### TO DO
Reproduce the listing below word for word, from its first line through the line containing "crop and rotate: left 9.478%, right 10.24%", including that line.

### WORKING DATA
===============

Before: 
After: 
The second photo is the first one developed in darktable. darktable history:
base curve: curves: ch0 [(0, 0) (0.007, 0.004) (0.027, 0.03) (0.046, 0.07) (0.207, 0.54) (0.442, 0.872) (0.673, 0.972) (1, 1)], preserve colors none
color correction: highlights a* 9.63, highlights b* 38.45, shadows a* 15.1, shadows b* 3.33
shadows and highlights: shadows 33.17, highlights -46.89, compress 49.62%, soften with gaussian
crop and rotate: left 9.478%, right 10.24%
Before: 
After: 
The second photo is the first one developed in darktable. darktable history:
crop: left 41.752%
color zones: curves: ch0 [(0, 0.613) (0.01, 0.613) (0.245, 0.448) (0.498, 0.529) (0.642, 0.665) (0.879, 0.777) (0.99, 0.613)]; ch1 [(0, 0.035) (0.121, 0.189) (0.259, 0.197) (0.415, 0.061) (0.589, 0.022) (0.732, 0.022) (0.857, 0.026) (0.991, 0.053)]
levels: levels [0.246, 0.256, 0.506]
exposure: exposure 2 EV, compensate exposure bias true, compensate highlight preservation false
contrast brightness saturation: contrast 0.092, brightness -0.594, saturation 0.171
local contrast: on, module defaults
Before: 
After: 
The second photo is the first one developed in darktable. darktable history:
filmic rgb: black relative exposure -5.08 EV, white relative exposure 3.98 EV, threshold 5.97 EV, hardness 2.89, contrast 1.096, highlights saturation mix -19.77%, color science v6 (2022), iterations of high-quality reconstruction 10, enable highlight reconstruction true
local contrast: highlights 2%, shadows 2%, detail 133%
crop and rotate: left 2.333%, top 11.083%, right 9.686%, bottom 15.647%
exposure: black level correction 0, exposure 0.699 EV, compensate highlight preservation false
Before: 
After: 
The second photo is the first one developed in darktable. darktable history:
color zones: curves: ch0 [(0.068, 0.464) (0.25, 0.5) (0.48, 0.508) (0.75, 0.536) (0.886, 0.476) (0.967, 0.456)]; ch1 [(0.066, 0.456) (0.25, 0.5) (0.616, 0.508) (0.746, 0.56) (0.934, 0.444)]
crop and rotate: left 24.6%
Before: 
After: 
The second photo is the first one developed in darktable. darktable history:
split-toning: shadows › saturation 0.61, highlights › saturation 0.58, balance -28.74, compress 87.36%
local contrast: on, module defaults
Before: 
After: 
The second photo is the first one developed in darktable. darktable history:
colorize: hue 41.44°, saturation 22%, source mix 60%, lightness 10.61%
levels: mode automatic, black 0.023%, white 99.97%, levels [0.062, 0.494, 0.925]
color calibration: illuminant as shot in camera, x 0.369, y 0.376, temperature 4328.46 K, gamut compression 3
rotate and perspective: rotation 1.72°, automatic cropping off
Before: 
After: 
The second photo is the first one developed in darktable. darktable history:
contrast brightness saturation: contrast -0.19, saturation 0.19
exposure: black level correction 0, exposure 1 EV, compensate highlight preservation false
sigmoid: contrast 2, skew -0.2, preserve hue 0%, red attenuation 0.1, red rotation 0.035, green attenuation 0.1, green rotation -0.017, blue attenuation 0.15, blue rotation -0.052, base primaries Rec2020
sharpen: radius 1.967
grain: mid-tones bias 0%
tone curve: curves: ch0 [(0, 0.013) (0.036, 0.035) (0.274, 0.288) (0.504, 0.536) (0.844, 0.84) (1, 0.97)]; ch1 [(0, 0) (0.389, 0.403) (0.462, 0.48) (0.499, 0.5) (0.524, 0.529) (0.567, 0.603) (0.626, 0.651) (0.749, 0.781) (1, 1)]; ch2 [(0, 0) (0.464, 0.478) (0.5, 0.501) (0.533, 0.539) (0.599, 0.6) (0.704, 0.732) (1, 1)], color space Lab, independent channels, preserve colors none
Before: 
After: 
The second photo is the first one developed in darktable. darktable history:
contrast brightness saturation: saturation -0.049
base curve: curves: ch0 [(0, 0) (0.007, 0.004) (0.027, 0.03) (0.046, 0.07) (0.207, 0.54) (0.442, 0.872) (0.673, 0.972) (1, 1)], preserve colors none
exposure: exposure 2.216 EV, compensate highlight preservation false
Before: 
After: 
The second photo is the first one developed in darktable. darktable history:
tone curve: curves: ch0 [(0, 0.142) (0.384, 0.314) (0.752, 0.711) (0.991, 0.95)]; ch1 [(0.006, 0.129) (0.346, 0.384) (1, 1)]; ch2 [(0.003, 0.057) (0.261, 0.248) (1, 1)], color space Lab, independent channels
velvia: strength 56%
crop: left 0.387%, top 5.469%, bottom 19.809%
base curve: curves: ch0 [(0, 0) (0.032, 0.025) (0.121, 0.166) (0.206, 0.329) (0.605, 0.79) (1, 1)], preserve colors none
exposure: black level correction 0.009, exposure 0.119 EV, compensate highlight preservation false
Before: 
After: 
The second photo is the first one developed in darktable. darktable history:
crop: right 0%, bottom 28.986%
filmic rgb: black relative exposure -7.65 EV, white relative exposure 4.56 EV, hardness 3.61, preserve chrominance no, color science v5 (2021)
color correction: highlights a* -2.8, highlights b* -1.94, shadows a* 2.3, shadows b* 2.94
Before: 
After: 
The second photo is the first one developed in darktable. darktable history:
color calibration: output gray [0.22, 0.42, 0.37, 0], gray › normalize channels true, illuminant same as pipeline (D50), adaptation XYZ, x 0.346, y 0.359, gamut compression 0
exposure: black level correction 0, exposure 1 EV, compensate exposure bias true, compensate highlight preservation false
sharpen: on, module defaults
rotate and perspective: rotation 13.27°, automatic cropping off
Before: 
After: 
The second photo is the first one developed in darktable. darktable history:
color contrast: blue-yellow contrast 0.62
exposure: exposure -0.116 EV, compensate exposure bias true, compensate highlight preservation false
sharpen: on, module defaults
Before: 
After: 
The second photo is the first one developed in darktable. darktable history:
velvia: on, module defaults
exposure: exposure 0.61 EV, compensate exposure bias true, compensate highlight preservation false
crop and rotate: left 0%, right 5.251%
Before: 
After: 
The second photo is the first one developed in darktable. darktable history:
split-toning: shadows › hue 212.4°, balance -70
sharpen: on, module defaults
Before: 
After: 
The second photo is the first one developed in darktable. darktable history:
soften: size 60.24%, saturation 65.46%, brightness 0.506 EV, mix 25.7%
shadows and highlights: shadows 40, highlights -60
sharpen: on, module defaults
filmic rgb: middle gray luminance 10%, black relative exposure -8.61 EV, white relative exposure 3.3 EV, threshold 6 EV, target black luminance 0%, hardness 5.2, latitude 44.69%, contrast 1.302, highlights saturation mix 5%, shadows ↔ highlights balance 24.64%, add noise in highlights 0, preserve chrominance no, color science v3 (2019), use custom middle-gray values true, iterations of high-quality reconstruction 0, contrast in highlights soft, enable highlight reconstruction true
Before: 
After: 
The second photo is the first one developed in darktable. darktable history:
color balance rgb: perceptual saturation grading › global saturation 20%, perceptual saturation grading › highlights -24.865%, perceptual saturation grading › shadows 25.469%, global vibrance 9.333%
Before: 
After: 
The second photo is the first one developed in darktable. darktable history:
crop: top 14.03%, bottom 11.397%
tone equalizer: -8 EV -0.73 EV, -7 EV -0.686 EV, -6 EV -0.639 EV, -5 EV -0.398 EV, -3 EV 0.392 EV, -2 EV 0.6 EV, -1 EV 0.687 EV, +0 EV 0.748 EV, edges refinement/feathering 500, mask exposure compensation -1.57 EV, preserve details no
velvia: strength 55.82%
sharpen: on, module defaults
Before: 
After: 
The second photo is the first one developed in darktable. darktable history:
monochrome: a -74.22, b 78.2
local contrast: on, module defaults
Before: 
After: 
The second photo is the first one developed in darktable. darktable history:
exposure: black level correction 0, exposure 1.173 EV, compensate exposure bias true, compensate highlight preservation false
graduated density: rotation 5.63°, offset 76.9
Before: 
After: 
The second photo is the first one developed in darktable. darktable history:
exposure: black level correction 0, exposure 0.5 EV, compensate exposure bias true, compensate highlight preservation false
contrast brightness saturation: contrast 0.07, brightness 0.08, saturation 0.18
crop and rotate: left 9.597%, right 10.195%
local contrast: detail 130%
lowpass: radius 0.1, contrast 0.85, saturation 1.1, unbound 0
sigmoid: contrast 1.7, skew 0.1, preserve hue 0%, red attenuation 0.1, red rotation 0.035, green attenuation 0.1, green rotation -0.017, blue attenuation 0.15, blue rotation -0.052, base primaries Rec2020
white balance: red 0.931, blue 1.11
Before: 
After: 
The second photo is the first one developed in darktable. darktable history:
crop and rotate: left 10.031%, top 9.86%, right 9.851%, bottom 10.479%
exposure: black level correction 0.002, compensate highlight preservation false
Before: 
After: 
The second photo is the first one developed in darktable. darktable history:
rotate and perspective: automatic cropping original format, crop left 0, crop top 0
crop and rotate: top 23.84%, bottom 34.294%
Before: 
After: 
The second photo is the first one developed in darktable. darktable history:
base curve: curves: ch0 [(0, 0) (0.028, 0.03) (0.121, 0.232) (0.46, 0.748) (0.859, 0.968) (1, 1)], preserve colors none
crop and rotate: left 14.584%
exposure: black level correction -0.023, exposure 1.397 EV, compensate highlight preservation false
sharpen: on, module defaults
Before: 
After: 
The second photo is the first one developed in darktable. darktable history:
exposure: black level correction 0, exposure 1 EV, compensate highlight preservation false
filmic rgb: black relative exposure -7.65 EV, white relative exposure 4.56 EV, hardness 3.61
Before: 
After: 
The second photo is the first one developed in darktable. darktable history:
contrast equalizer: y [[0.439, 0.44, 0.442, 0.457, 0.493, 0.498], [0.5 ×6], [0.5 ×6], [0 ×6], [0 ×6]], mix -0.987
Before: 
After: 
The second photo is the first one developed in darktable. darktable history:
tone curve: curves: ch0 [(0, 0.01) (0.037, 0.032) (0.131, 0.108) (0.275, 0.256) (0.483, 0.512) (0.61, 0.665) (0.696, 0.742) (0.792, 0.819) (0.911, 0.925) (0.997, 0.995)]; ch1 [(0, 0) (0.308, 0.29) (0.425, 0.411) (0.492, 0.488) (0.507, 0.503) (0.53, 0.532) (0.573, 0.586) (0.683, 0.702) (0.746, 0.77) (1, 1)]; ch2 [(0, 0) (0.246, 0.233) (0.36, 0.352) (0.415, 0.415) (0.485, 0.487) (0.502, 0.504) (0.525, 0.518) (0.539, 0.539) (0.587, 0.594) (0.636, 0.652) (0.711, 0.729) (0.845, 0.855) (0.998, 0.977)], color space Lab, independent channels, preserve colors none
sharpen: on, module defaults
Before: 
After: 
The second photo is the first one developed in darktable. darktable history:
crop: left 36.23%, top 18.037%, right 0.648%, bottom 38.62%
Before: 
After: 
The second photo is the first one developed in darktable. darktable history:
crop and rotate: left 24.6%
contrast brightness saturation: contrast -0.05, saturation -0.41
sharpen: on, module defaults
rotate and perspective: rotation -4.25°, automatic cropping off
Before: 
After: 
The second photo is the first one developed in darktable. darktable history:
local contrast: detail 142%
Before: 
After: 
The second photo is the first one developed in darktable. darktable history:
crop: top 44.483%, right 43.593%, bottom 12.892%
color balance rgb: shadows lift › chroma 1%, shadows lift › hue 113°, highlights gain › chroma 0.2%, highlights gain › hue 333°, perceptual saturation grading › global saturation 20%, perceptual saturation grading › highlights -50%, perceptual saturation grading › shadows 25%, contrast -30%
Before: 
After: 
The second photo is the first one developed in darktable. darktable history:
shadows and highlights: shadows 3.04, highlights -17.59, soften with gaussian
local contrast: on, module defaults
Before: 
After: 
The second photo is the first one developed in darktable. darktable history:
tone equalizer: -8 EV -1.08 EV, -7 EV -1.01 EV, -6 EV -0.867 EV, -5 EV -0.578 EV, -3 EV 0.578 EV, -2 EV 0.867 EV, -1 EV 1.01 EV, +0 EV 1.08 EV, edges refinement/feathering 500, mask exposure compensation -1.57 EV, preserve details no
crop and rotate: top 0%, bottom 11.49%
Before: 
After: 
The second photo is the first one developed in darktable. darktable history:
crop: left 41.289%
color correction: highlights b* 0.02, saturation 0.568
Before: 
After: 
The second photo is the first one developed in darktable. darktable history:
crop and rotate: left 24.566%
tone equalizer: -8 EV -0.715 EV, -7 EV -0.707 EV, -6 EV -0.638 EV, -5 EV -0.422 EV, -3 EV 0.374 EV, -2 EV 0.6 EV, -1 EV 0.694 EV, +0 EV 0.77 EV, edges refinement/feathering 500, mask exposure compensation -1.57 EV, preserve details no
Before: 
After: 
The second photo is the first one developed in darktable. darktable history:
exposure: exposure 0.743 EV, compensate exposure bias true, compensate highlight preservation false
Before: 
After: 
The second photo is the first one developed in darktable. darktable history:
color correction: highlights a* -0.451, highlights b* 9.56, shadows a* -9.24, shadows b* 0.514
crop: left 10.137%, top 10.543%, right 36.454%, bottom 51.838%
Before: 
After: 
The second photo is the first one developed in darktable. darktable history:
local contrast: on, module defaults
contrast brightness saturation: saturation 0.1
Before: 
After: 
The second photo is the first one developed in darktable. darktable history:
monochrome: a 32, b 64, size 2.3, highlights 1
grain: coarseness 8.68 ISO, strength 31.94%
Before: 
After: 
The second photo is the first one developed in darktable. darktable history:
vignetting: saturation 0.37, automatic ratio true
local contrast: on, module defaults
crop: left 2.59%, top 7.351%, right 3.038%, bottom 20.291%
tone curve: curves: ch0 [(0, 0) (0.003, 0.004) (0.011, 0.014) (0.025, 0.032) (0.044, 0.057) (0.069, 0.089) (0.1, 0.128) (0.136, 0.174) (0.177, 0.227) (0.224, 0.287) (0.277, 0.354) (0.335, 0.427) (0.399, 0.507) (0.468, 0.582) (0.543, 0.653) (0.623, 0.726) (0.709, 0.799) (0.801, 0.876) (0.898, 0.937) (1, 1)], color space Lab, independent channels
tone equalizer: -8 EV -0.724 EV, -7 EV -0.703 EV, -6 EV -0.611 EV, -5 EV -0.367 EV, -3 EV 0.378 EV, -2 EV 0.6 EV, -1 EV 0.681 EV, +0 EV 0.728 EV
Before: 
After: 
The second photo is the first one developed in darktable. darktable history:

===============

### TASK RESPONSE
Before: 
After: 
The second photo is the first one developed in darktable. darktable history:
base curve: curves: ch0 [(0, 0) (0.007, 0.004) (0.027, 0.03) (0.046, 0.07) (0.207, 0.54) (0.442, 0.872) (0.673, 0.972) (1, 1)], preserve colors none
color correction: highlights a* 9.63, highlights b* 38.45, shadows a* 15.1, shadows b* 3.33
shadows and highlights: shadows 33.17, highlights -46.89, compress 49.62%, soften with gaussian
crop and rotate: left 9.478%, right 10.24%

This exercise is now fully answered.